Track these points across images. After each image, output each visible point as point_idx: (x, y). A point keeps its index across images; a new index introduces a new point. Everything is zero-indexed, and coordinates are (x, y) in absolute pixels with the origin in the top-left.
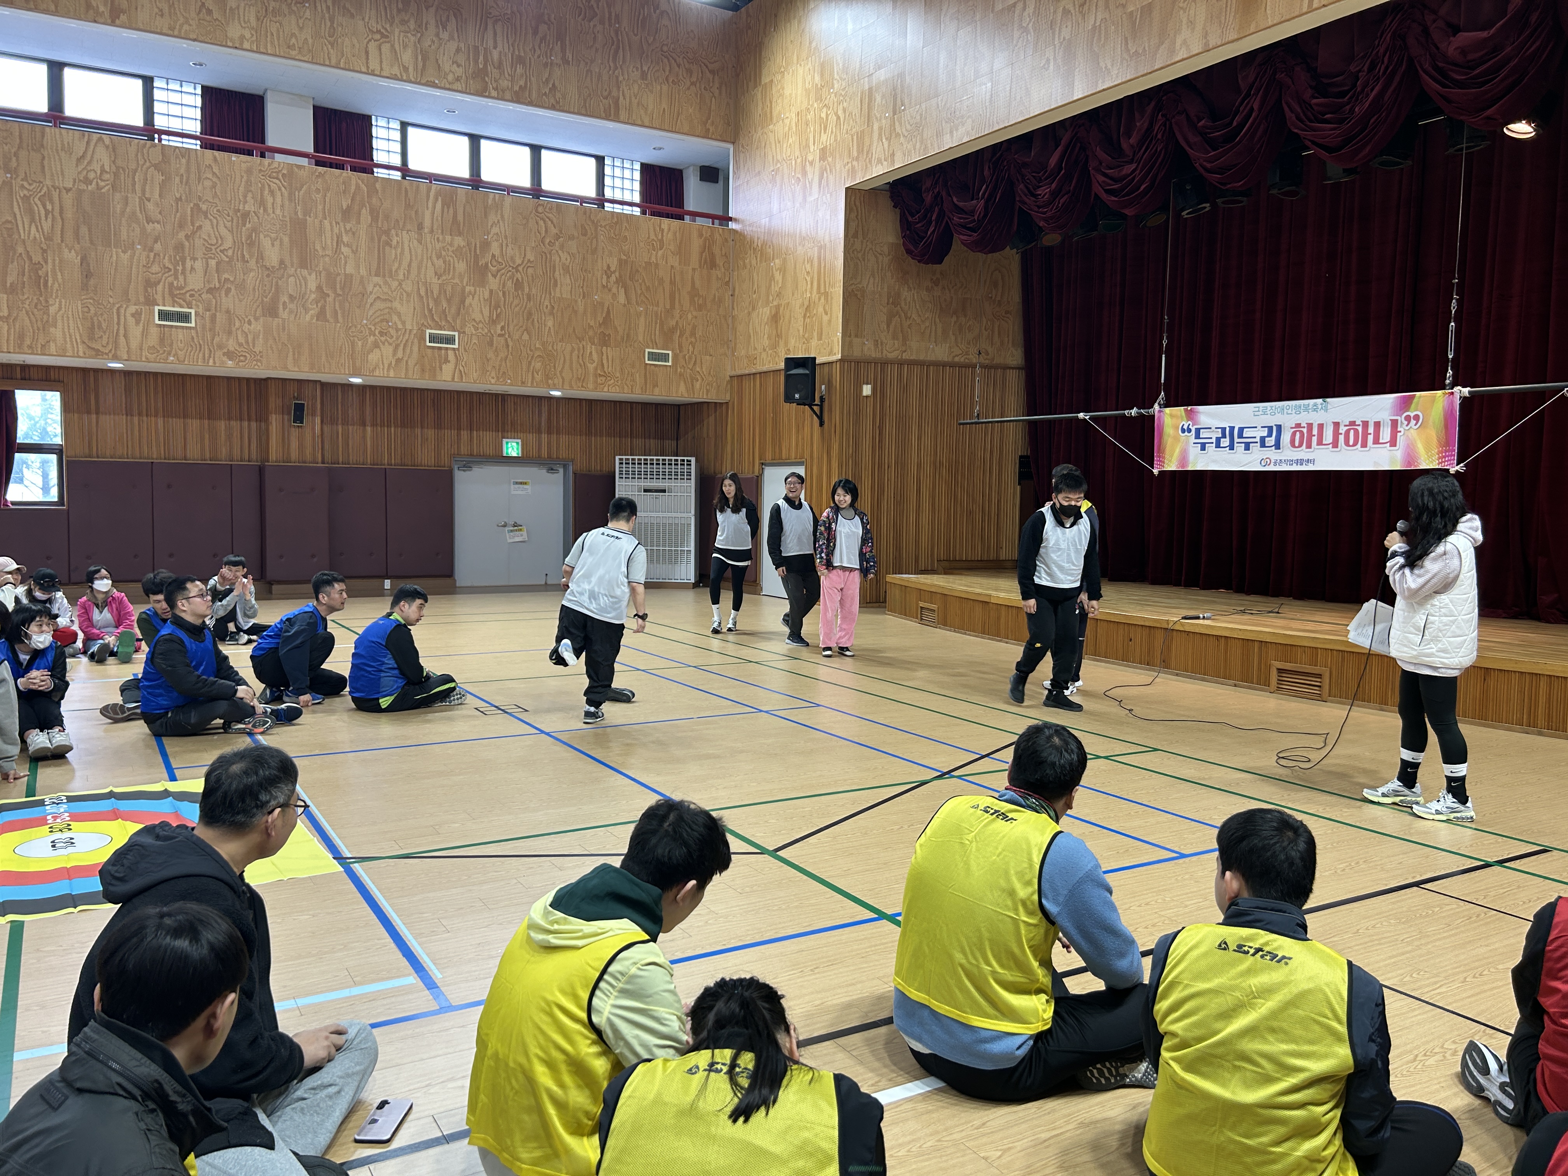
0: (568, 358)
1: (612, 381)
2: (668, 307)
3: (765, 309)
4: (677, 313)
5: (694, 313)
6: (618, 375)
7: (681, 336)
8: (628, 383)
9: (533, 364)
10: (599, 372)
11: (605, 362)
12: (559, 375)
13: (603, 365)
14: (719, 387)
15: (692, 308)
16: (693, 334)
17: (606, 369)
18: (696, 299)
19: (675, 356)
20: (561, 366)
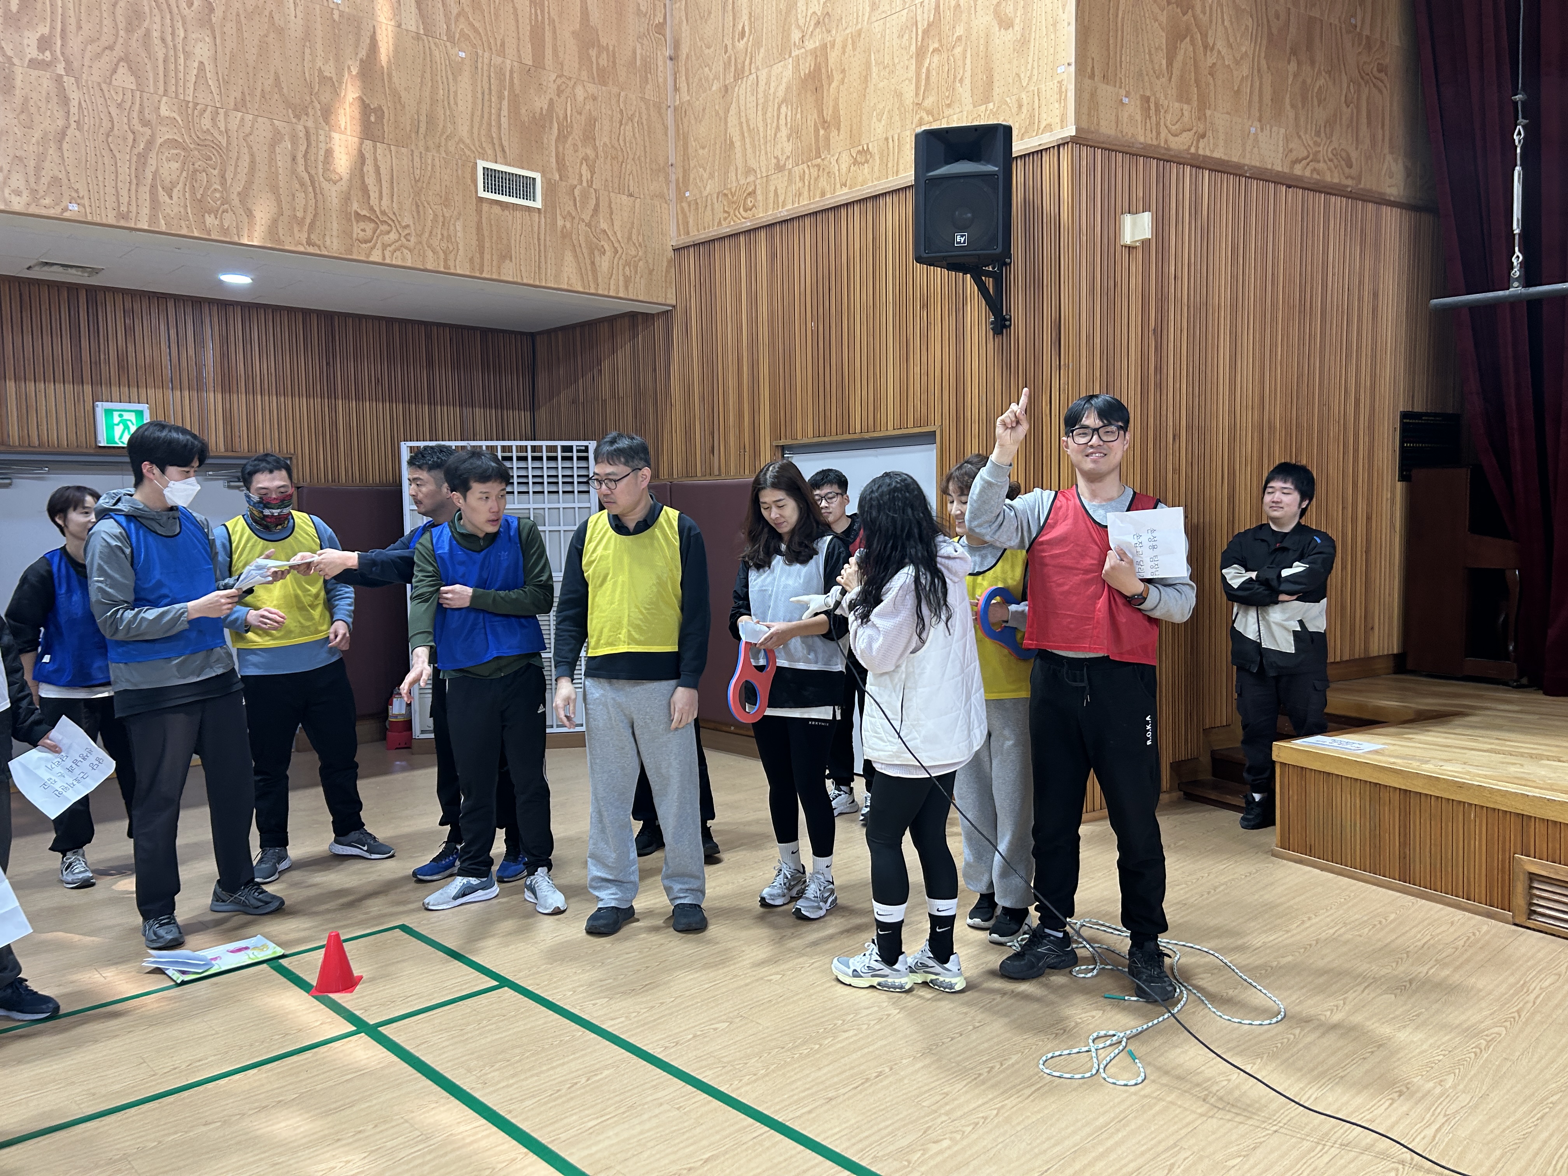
0: (262, 157)
1: (393, 236)
2: (528, 61)
3: (777, 69)
4: (550, 77)
5: (592, 88)
6: (407, 220)
7: (562, 137)
8: (435, 242)
9: (152, 161)
10: (355, 206)
11: (370, 181)
12: (236, 202)
13: (365, 190)
14: (651, 272)
15: (584, 74)
16: (589, 137)
17: (374, 201)
18: (593, 53)
19: (550, 189)
20: (242, 177)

══════════════════════════════

▶ **Assignment**:
Print out each record exactly as shown, but keep the pictures out.

▶ **Worked solution**:
Track these points across images. After each image, output each visible point as point_idx: (x, y). A point keeps its index across images; a new index introduces a new point. Everything is zero-indexed, and coordinates are (x, y) in absolute pixels with the origin in the top-left.
0: (568, 358)
1: (612, 381)
2: (668, 307)
3: (765, 309)
4: (677, 313)
5: (694, 313)
6: (618, 375)
7: (681, 336)
8: (628, 383)
9: (533, 364)
10: (599, 372)
11: (605, 362)
12: (559, 375)
13: (603, 365)
14: (719, 387)
15: (692, 308)
16: (693, 334)
17: (606, 369)
18: (696, 299)
19: (675, 356)
20: (561, 366)
0: (262, 157)
1: (393, 236)
2: (528, 61)
3: (777, 69)
4: (550, 77)
5: (592, 88)
6: (407, 220)
7: (562, 137)
8: (435, 242)
9: (152, 161)
10: (355, 206)
11: (370, 181)
12: (236, 202)
13: (365, 190)
14: (651, 272)
15: (584, 74)
16: (589, 137)
17: (374, 201)
18: (593, 53)
19: (550, 189)
20: (242, 177)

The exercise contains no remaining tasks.